Unbelieving, he rubbed his eyes. A man could not vanish in thin air?
The mail driver plied the whip, the dogs raced. He would rather have stayed with the sergeant, fought the thing through, shoulder to shoulder. But the officer had spoken, and he was the law!
Half drowned in the drift into which he had plunged, Hardy lay motionless for a time.
Finally he cautiously raised his snow-covered hooded head. He saw the man standing motionless, then watched him turn, scale the slabs of rock until he reached the top, and disappear.
Lithe as a cat, Hardy scaled the overhanging rocks. Crouching like an Indian, his soft ankle-depth moccasins over his boots as noiseless as the footfall of a cougar, he sped after Keith Morely.
“Thank the powers for a fine day,” Hardy thought. The sun shone dazzlingly. The prisms of a million ice-drops on shrub and tree flashed like jewels, bewilderingly beautiful.
Warily, Hardy followed the moccasin imprints left on the crusted snow.

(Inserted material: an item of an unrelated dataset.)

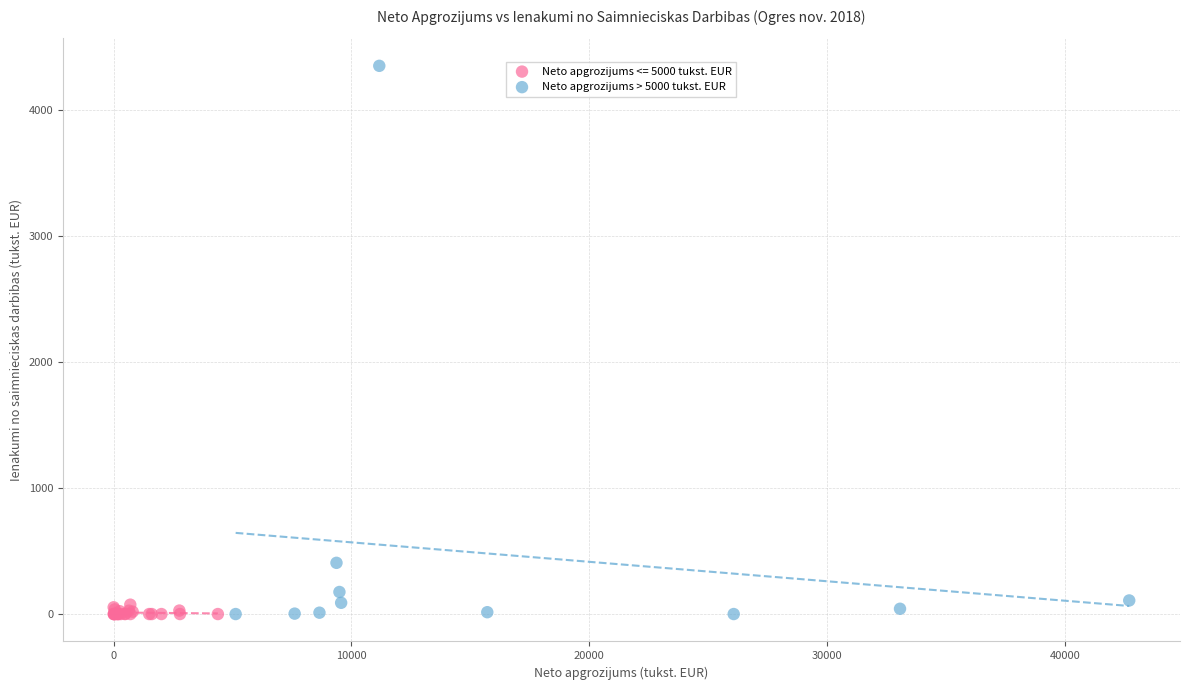

Which series has the widest spread of Y values?

Neto apgrozijums > 5000 tukst. EUR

“He is heading directly away from the trail, and he knows exactly where he’s going. No hesitation in his stride. Ha, he has stopped here to put on his webs.”
The snow was crushed into a circular basin where the man had sat to don his snow shoes.
At a little distance ahead came the shrill scolding voices of a pair of chickadees. Hardy nodded in satisfaction. He knew some passing creature had startled the birds. It was their custom to give warning thus from their lofty perches.